Pourquoi les oies volent-elles en file indienne pour économiser de l'énergie ?

Cet article s’articule autour de la question « Pourquoi les oies volent-elles en file indienne pour économiser de l’énergie ? ». Il présente la formation en V des oies pendant leur migration et explique, en s’appuyant sur le principe des tourbillons induits dans le vol des avions, pourquoi ce type de vol permet aux oies d’économiser de l’énergie. Il montre également que le vol en tête de file est le plus énergivore, et que les oies se relaient pour assurer que tous les membres du groupe parviennent à leur destination.

Pourquoi les oies volent-elles en file indienne pour économiser de l'énergie ?

Lors de leur migration, les oies se rassemblent toujours par dizaines, centaines, voire milliers d’individus, volant les unes derrière les autres. Les anciens les appelaient « formation d’oies ». Cette formation est dirigée par une oie expérimentée. Lorsque le rythme s’accélère, le groupe prend la forme d’un « V ». Une fois le rythme ralenti, le groupe revient à la forme d’un « I », ce qui est une mesure efficace pour effectuer une migration de longue distance.

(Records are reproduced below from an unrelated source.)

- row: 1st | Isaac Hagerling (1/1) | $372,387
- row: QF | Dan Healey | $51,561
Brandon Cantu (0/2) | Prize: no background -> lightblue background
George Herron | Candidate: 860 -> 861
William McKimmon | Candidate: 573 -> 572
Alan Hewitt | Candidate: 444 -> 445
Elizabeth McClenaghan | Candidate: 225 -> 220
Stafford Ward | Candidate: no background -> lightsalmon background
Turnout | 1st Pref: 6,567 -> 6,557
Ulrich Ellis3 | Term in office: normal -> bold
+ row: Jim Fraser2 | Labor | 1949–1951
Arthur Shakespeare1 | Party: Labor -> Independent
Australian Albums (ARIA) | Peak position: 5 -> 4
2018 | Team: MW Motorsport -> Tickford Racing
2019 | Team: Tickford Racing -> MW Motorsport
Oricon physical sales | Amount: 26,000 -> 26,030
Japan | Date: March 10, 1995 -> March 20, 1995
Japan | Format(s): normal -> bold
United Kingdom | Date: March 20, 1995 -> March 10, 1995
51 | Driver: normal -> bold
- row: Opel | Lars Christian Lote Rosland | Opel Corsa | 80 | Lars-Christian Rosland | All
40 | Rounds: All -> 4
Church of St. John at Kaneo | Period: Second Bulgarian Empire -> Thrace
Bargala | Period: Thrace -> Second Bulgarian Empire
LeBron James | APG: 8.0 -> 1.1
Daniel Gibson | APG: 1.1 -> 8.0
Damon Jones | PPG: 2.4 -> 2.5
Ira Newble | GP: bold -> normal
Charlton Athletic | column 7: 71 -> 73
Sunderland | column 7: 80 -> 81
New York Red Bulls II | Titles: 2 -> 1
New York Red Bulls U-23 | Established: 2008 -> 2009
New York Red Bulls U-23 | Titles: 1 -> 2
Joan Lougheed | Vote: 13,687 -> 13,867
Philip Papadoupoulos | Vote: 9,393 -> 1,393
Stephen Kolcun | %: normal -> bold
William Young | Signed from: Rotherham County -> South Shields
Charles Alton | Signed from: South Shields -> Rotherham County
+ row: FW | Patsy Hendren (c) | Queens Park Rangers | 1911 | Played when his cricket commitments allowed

Les aérodynamiciens ont découvert que, pendant le vol, la pression de l’air sur la surface inférieure de l’aile d’un avion est supérieure à celle sur la surface supérieure. Cette différence de pression fournit non seulement de la portance à l’avion, mais dévie également le flux d’air sous le bord d’attaque de l’aile vers le haut, créant deux tourbillons d’induction. Ces tourbillons d’induction génèrent un flux d’air ascendant sur le côté extérieur de l’aile et un flux d’air descendant sur le côté intérieur, ce qui crée une résistance d’induction pour l’avion.

Lors du vol, les oies produisent des tourbillons d’induction similaires au niveau du bord d’attaque de l’aile. Lorsque le groupe vole en formation de « V », toutes les oies, sauf la tête, bénéficient du flux d’air ascendant produit par les tourbillons d’induction, ce qui leur permet d’économiser de l’énergie pendant le vol. Comme la tête ne peut pas profiter de ce flux d’air ascendant et est donc la plus fatiguée du groupe, les oies se relaient pour assurer que tous les membres du groupe parviennent à leur destination.